## Given information

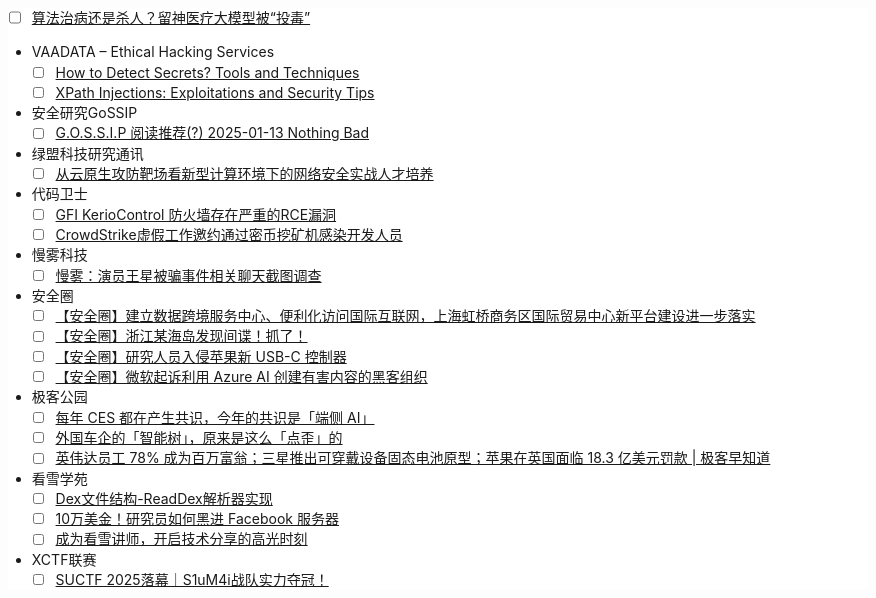   - [ ] [算法治病还是杀人？留神医疗大模型被“投毒”](https://mp.weixin.qq.com/s?__biz=MzI4NDY2MDMwMw==&mid=2247513476&idx=2&sn=3b473e5b6b3eadea5cc1f0973885d17d&chksm=ebfaf2a4dc8d7bb2d21d3da21117942d17be63755bbb6828059cf21f8e9124f7375675fd76a9&scene=58&subscene=0#rd)
- VAADATA – Ethical Hacking Services
  - [ ] [How to Detect Secrets? Tools and Techniques](https://www.vaadata.com/blog/how-to-detect-secrets-tools-and-techniques/)
  - [ ] [XPath Injections: Exploitations and Security Tips](https://www.vaadata.com/blog/xpath-injections-exploitations-and-security-tips/)
- 安全研究GoSSIP
  - [ ] [G.O.S.S.I.P 阅读推荐(?) 2025-01-13 Nothing Bad](https://mp.weixin.qq.com/s?__biz=Mzg5ODUxMzg0Ng==&mid=2247499611&idx=1&sn=f4c84ebd4655e6b7c270acc34692023d&chksm=c063d182f71458946d68d728ea7c53c8c927518a5bf7034bbac7c87669e69efa83fec019fcae&scene=58&subscene=0#rd)
- 绿盟科技研究通讯
  - [ ] [从云原生攻防靶场看新型计算环境下的网络安全实战人才培养](https://mp.weixin.qq.com/s?__biz=MzIyODYzNTU2OA==&mid=2247498256&idx=1&sn=b2635dc70b17f67d197e6cceb52ebd1e&chksm=e84c5ccfdf3bd5d9566dc0f75159a4507fa4c58e8cc505f8a16eafc62825cd80b6a7b1a853bd&scene=58&subscene=0#rd)
- 代码卫士
  - [ ] [GFI KerioControl 防火墙存在严重的RCE漏洞](https://mp.weixin.qq.com/s?__biz=MzI2NTg4OTc5Nw==&mid=2247522044&idx=1&sn=71bbcad32c9a0753d8385256ee5dad03&chksm=ea94a796dde32e80febb13e46990720e4748e375842d7d932e99d76c82cb55e561bf2219c17c&scene=58&subscene=0#rd)
  - [ ] [CrowdStrike虚假工作邀约通过密币挖矿机感染开发人员](https://mp.weixin.qq.com/s?__biz=MzI2NTg4OTc5Nw==&mid=2247522044&idx=2&sn=f72144000ab0d2c1280f017af0018e6e&chksm=ea94a796dde32e802b549f6142713bd6d30abcff4fb2dad9a2d96d274145d96f5962e976b84c&scene=58&subscene=0#rd)
- 慢雾科技
  - [ ] [慢雾：演员王星被骗事件相关聊天截图调查](https://mp.weixin.qq.com/s?__biz=MzU4ODQ3NTM2OA==&mid=2247500907&idx=1&sn=1e629e1d6e96b48b3c5962aadba90a92&chksm=fddebaeccaa933fac3c0ee1a35cabeede882a8c5d99b8cab223c3abf838eb73b0a8b16aac029&scene=58&subscene=0#rd)
- 安全圈
  - [ ] [【安全圈】建立数据跨境服务中心、便利化访问国际互联网，上海虹桥商务区国际贸易中心新平台建设进一步落实](https://mp.weixin.qq.com/s?__biz=MzIzMzE4NDU1OQ==&mid=2652067321&idx=1&sn=dd8f1699f9d8cbba67e8abc6091ffa6c&chksm=f36e79b9c419f0af2618c6816f0e6608ea027b7cad85fab87f7b8f411d608609fcee8157d58f&scene=58&subscene=0#rd)
  - [ ] [【安全圈】浙江某海岛发现间谍！抓了！](https://mp.weixin.qq.com/s?__biz=MzIzMzE4NDU1OQ==&mid=2652067321&idx=2&sn=6fab346cb4be5016a1f9a40489cc5d01&chksm=f36e79b9c419f0af38c10930f488326095bfe4671378c6afd9bb07992f854d2172088ac98e14&scene=58&subscene=0#rd)
  - [ ] [【安全圈】研究人员入侵苹果新 USB-C 控制器](https://mp.weixin.qq.com/s?__biz=MzIzMzE4NDU1OQ==&mid=2652067321&idx=3&sn=0baa019796225a8a1f3681f24e502952&chksm=f36e79b9c419f0afe0189b75ee69031de31213c10e55e69f5d89c92abcaabad3e78d2661af5f&scene=58&subscene=0#rd)
  - [ ] [【安全圈】微软起诉利用 Azure AI 创建有害内容的黑客组织](https://mp.weixin.qq.com/s?__biz=MzIzMzE4NDU1OQ==&mid=2652067321&idx=4&sn=4ea1e634e045d59be08019f06a4fd52b&chksm=f36e79b9c419f0afb77e12ec0c05482c0c727401e2761ea07b3093e610802a46b227f479adae&scene=58&subscene=0#rd)
- 极客公园
  - [ ] [每年 CES 都在产生共识，今年的共识是「端侧 AI」](https://mp.weixin.qq.com/s?__biz=MTMwNDMwODQ0MQ==&mid=2653071933&idx=1&sn=d7693f2c1d7c3eb862f6ff0bb8526f41&chksm=7e57d78b49205e9da2a691dd98bdc22a24d333c801f0a90a5898a83a6b3d048af13a7b31efbe&scene=58&subscene=0#rd)
  - [ ] [外国车企的「智能树」，原来是这么「点歪」的](https://mp.weixin.qq.com/s?__biz=MTMwNDMwODQ0MQ==&mid=2653071901&idx=1&sn=5864aeebb9264f2381a2342858667d85&chksm=7e57d7ab49205ebda200c07e6ee6ae1b853dcdb8a9c077758a7e777598d73c7045e16320a1c3&scene=58&subscene=0#rd)
  - [ ] [英伟达员工 78% 成为百万富翁；三星推出可穿戴设备固态电池原型；苹果在英国面临 18.3 亿美元罚款 | 极客早知道](https://mp.weixin.qq.com/s?__biz=MTMwNDMwODQ0MQ==&mid=2653071869&idx=1&sn=6c39746dfc45cb66b03b8e02c4549351&chksm=7e57d44b49205d5deea6c8f731ebecc14742ed3ff7879b77c91745b654df34b03012ee061c86&scene=58&subscene=0#rd)
- 看雪学苑
  - [ ] [Dex文件结构-ReadDex解析器实现](https://mp.weixin.qq.com/s?__biz=MjM5NTc2MDYxMw==&mid=2458588591&idx=1&sn=f3af400aa11be8f19a775a31e96d7740&chksm=b18c252586fbac3333019757efad00be145ea661a9a9fcd7c622c441e62f07dc2c3f4bc04f0f&scene=58&subscene=0#rd)
  - [ ] [10万美金！研究员如何黑进 Facebook 服务器](https://mp.weixin.qq.com/s?__biz=MjM5NTc2MDYxMw==&mid=2458588591&idx=2&sn=0adaab3ebee5e866ad30ef7799307d47&chksm=b18c252586fbac33941785182240f8c6b7e6cb0ae71488a6845d7fc5236e82b4cd7f416efc73&scene=58&subscene=0#rd)
  - [ ] [成为看雪讲师，开启技术分享的高光时刻](https://mp.weixin.qq.com/s?__biz=MjM5NTc2MDYxMw==&mid=2458588591&idx=3&sn=b11fa1206f5347a3696b9363851d9aa9&chksm=b18c252586fbac337f968ef57b1c1b5fef6e47c287b8a331ba6e79c740794c1b13359655edf3&scene=58&subscene=0#rd)
- XCTF联赛
  - [ ] [SUCTF 2025落幕｜S1uM4i战队实力夺冠！](https://mp.weixin.qq.com/s?__biz=MjM5NDU3MjExNw==&mid=2247515484&idx=1&sn=0c506fe6fa7d8296675e4a1821546192&chksm=a6874f6691f0c6701e164a48a8ed8c4bde1eddca05b9ff21a02a8863935a46ed8b2e6c369f39&scene=58&subscene=0#rd)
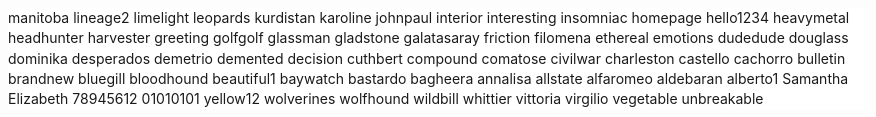manitoba
lineage2
limelight
leopards
kurdistan
karoline
johnpaul
interior
interesting
insomniac
homepage
hello1234
heavymetal
headhunter
harvester
greeting
golfgolf
glassman
gladstone
galatasaray
friction
filomena
ethereal
emotions
dudedude
douglass
dominika
desperados
demetrio
demented
decision
cuthbert
compound
comatose
civilwar
charleston
castello
cachorro
bulletin
brandnew
bluegill
bloodhound
beautiful1
baywatch
bastardo
bagheera
annalisa
allstate
alfaromeo
aldebaran
alberto1
Samantha
Elizabeth
78945612
01010101
yellow12
wolverines
wolfhound
wildbill
whittier
vittoria
virgilio
vegetable
unbreakable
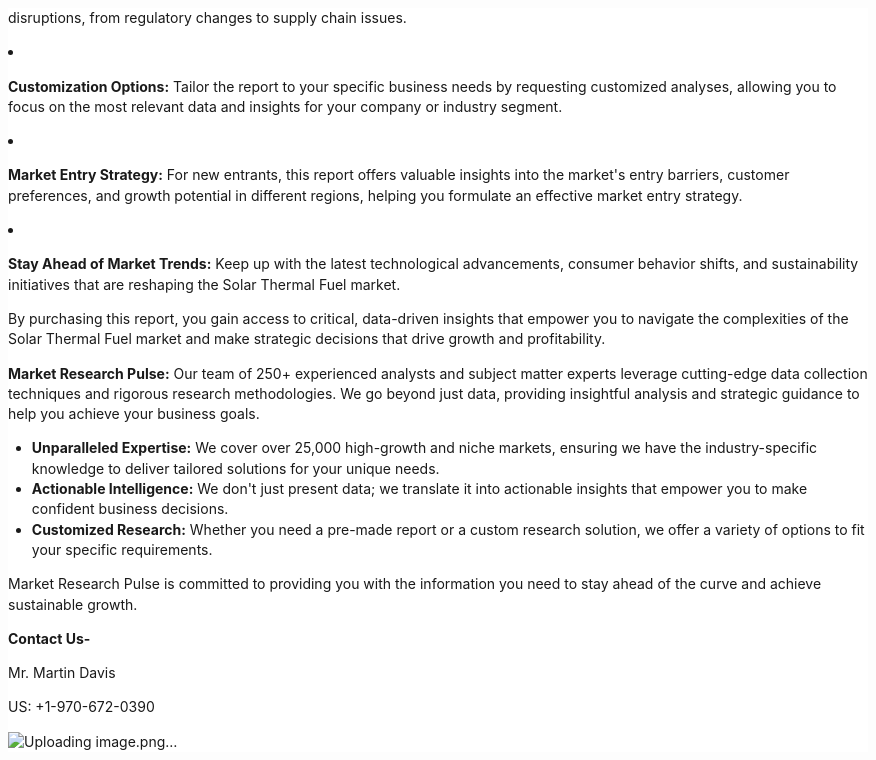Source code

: disruptions, from regulatory changes to supply chain issues.</p></li><li><p><strong>Customization Options:</strong> Tailor the report to your specific business needs by requesting customized analyses, allowing you to focus on the most relevant data and insights for your company or industry segment.</p></li><li><p><strong>Market Entry Strategy:</strong> For new entrants, this report offers valuable insights into the market's entry barriers, customer preferences, and growth potential in different regions, helping you formulate an effective market entry strategy.</p></li><li><p><strong>Stay Ahead of Market Trends:</strong> Keep up with the latest technological advancements, consumer behavior shifts, and sustainability initiatives that are reshaping the Solar Thermal Fuel market.</p></li></ol><p>By purchasing this report, you gain access to critical, data-driven insights that empower you to navigate the complexities of the Solar Thermal Fuel market and make strategic decisions that drive growth and profitability.</p><p><strong>Market Research Pulse:</strong>&nbsp;Our team of 250+ experienced analysts and subject matter experts leverage cutting-edge data collection techniques and rigorous research methodologies. We go beyond just data, providing insightful analysis and strategic guidance to help you achieve your business goals.</p><ul><li><strong>Unparalleled Expertise:</strong>&nbsp;We cover over 25,000 high-growth and niche markets, ensuring we have the industry-specific knowledge to deliver tailored solutions for your unique needs.</li><li><strong>Actionable Intelligence:</strong>&nbsp;We don't just present data; we translate it into actionable insights that empower you to make confident business decisions.</li><li><strong>Customized Research:</strong>&nbsp;Whether you need a pre-made report or a custom research solution, we offer a variety of options to fit your specific requirements.</li></ul><p>Market Research Pulse is committed to providing you with the information you need to stay ahead of the curve and achieve sustainable growth.</p><p><strong>Contact Us-</strong></p><p>Mr. Martin Davis</p><p>US: +1-970-672-0390</p>
![Uploading image.png…]()
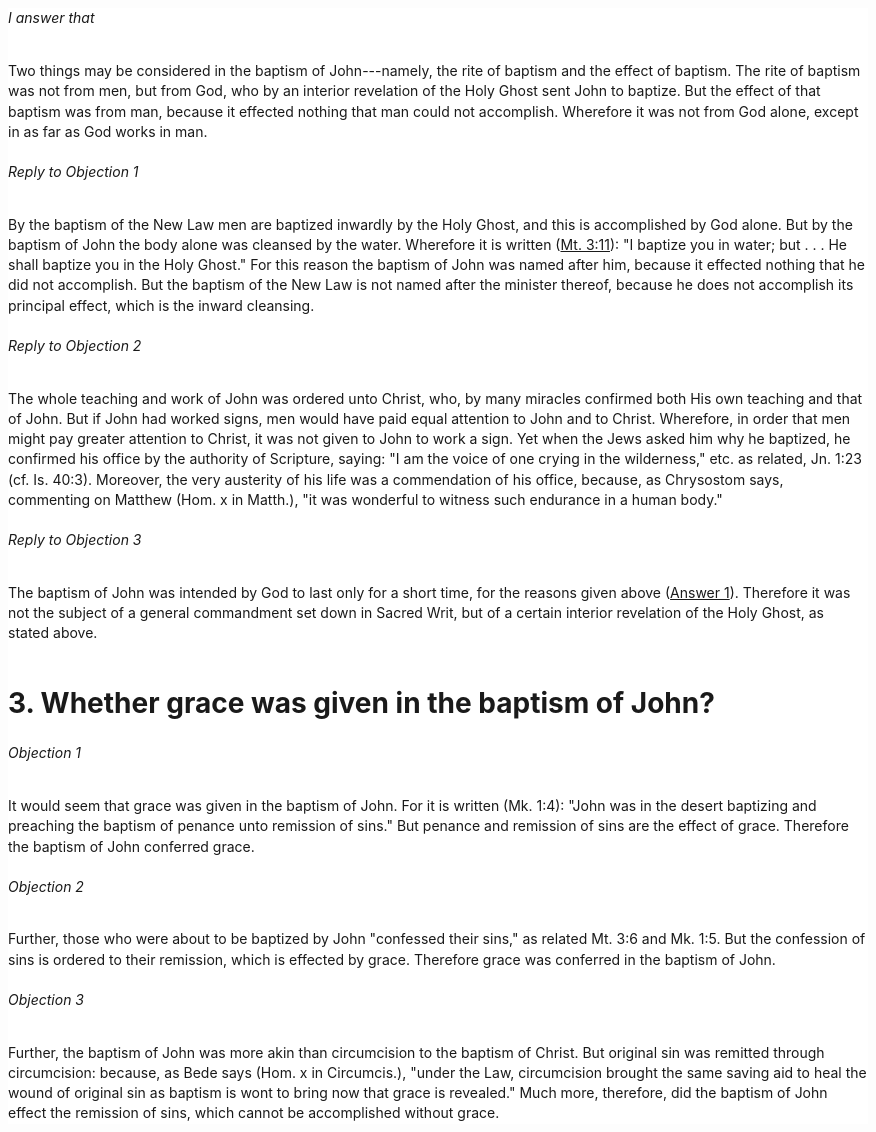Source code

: ###### I answer that
Two things may be considered in the baptism of John---namely, the rite of baptism and the effect of baptism. The rite of baptism was not from men, but from God, who by an interior revelation of the Holy Ghost sent John to baptize. But the effect of that baptism was from man, because it effected nothing that man could not accomplish. Wherefore it was not from God alone, except in as far as God works in man.  

###### Reply to Objection 1
By the baptism of the New Law men are baptized inwardly by the Holy Ghost, and this is accomplished by God alone. But by the baptism of John the body alone was cleansed by the water. Wherefore it is written ([Mt. 3:11](http://bible.gospelcom.net/bible?Mt++3:11)): "I baptize you in water; but . . . He shall baptize you in the Holy Ghost." For this reason the baptism of John was named after him, because it effected nothing that he did not accomplish. But the baptism of the New Law is not named after the minister thereof, because he does not accomplish its principal effect, which is the inward cleansing.  

###### Reply to Objection 2
The whole teaching and work of John was ordered unto Christ, who, by many miracles confirmed both His own teaching and that of John. But if John had worked signs, men would have paid equal attention to John and to Christ. Wherefore, in order that men might pay greater attention to Christ, it was not given to John to work a sign. Yet when the Jews asked him why he baptized, he confirmed his office by the authority of Scripture, saying: "I am the voice of one crying in the wilderness," etc. as related, Jn. 1:23 (cf. Is. 40:3). Moreover, the very austerity of his life was a commendation of his office, because, as Chrysostom says, commenting on Matthew (Hom. x in Matth.), "it was wonderful to witness such endurance in a human body."  

###### Reply to Objection 3
The baptism of John was intended by God to last only for a short time, for the reasons given above ([Answer 1](#1.%20Whether%20it%20was%20fitting%20that%20John%20should%20baptize?%20)). Therefore it was not the subject of a general commandment set down in Sacred Writ, but of a certain interior revelation of the Holy Ghost, as stated above.  




# 3. Whether grace was given in the baptism of John? 

###### Objection 1
It would seem that grace was given in the baptism of John. For it is written (Mk. 1:4): "John was in the desert baptizing and preaching the baptism of penance unto remission of sins." But penance and remission of sins are the effect of grace. Therefore the baptism of John conferred grace.  

###### Objection 2
Further, those who were about to be baptized by John "confessed their sins," as related Mt. 3:6 and Mk. 1:5. But the confession of sins is ordered to their remission, which is effected by grace. Therefore grace was conferred in the baptism of John.  

###### Objection 3
Further, the baptism of John was more akin than circumcision to the baptism of Christ. But original sin was remitted through circumcision: because, as Bede says (Hom. x in Circumcis.), "under the Law, circumcision brought the same saving aid to heal the wound of original sin as baptism is wont to bring now that grace is revealed." Much more, therefore, did the baptism of John effect the remission of sins, which cannot be accomplished without grace.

## Request
Reproduce the material word for word, starting at the line that contains "# 3. Whether" and running through the last line of the material, with both ends included.

## Output of the exercise
# 3. Whether grace was given in the baptism of John? 

###### Objection 1
It would seem that grace was given in the baptism of John. For it is written (Mk. 1:4): "John was in the desert baptizing and preaching the baptism of penance unto remission of sins." But penance and remission of sins are the effect of grace. Therefore the baptism of John conferred grace.  

###### Objection 2
Further, those who were about to be baptized by John "confessed their sins," as related Mt. 3:6 and Mk. 1:5. But the confession of sins is ordered to their remission, which is effected by grace. Therefore grace was conferred in the baptism of John.  

###### Objection 3
Further, the baptism of John was more akin than circumcision to the baptism of Christ. But original sin was remitted through circumcision: because, as Bede says (Hom. x in Circumcis.), "under the Law, circumcision brought the same saving aid to heal the wound of original sin as baptism is wont to bring now that grace is revealed." Much more, therefore, did the baptism of John effect the remission of sins, which cannot be accomplished without grace.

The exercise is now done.